TRY IT :: From the line with "Which one sits" to the end of the data below, restate each line word for word, both ends included, without the pictures.

INPUT ::
######
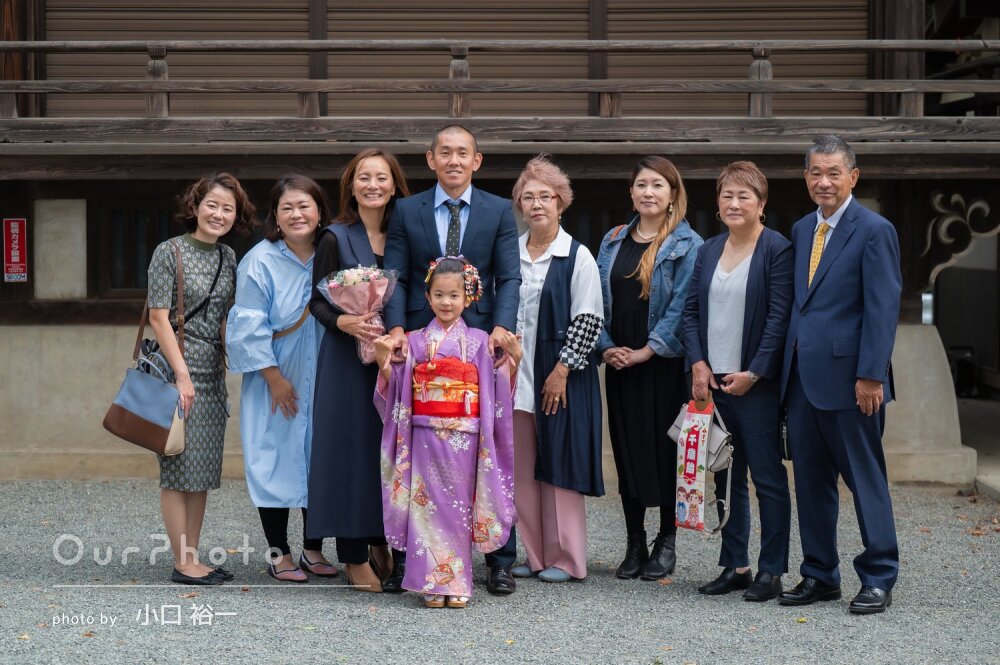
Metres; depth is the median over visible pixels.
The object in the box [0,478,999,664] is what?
gravel ground
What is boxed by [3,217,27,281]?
red sign
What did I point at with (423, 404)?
obi
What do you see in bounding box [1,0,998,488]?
building
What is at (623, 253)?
woman
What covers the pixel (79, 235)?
stone panel
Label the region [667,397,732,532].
handbag
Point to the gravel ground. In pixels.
(413, 615)
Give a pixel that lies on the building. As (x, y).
(182, 177)
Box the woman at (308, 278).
[227,172,337,582]
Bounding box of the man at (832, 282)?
[777,134,902,614]
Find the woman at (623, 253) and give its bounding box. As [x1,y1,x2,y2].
[596,155,702,581]
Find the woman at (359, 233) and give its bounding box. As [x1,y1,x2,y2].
[303,148,407,592]
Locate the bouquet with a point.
(363, 280)
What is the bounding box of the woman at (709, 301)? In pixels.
[680,161,795,600]
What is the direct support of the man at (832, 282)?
on the gravel ground
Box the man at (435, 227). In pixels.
[381,125,522,596]
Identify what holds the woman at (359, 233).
on the gravel ground
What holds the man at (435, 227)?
on the gravel ground
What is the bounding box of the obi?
[411,357,478,419]
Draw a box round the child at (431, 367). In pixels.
[375,258,518,608]
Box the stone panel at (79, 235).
[35,198,86,299]
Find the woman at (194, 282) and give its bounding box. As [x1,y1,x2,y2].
[145,172,255,582]
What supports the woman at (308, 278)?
on the gravel ground
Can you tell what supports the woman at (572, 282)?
on the gravel ground
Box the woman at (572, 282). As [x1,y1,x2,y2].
[508,156,605,585]
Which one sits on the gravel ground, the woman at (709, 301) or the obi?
the woman at (709, 301)
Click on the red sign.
(16, 231)
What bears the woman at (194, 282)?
on the gravel ground
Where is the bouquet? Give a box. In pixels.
[319,264,398,361]
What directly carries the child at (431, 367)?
on the gravel ground

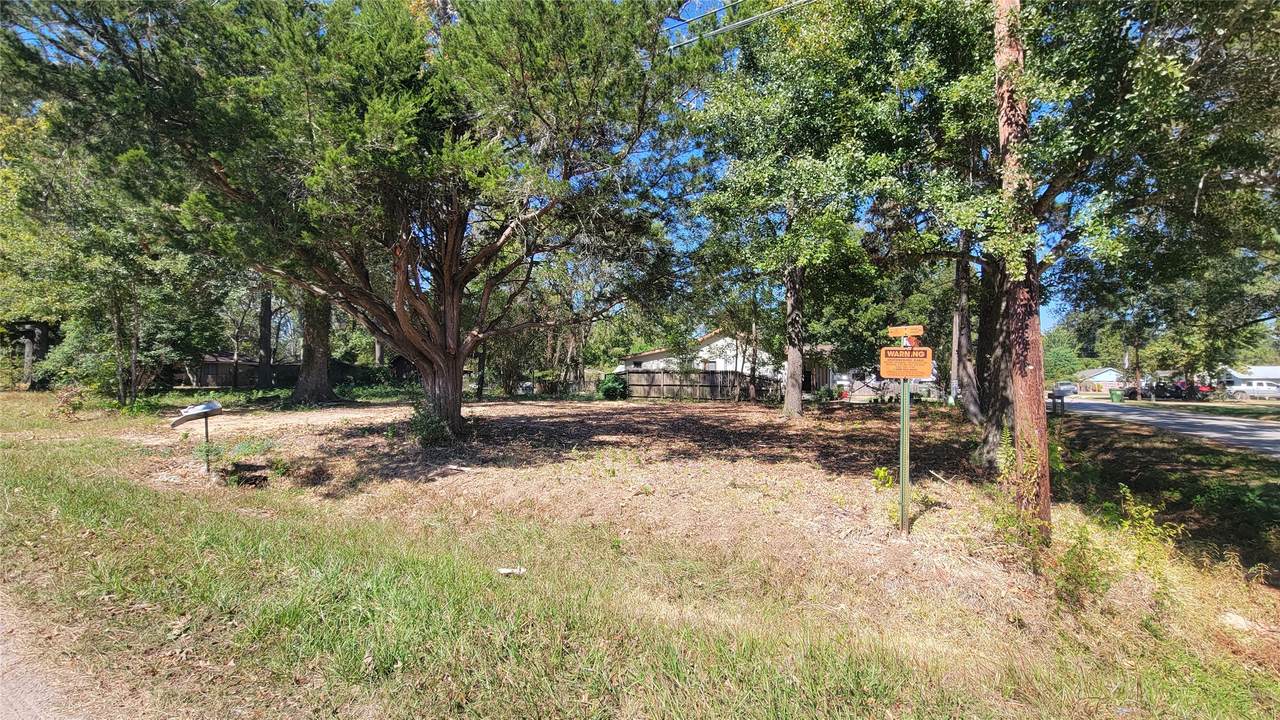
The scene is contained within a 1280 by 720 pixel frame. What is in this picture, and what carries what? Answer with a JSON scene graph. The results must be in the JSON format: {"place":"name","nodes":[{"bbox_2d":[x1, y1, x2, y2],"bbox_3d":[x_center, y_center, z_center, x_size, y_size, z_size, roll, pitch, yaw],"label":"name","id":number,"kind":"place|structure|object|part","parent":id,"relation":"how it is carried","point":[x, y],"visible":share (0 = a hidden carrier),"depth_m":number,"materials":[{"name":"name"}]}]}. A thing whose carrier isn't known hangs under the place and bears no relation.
######
ANSWER SPACE ::
Which one sits on the gravel ground, the woman at (709, 301) or the obi?
the woman at (709, 301)
Click on the red sign.
(16, 231)
What bears the woman at (194, 282)?
on the gravel ground
Where is the bouquet? Give a box. In pixels.
[319,264,398,361]
What directly carries the child at (431, 367)?
on the gravel ground

The scene is contained within a 1280 by 720 pixel frame. What is in this picture, and what carries what? Answer with a JSON scene graph. The results must be in the JSON format: {"place":"name","nodes":[{"bbox_2d":[x1, y1, x2, y2],"bbox_3d":[x_center, y_center, z_center, x_size, y_size, z_size, roll, pitch, yaw],"label":"name","id":number,"kind":"place|structure|object|part","parent":id,"relation":"how it is carried","point":[x, y],"visible":share (0 = a hidden carrier),"depth_m":number,"materials":[{"name":"name"}]}]}. A thing whose carrier isn't known hangs under the place and bears no relation.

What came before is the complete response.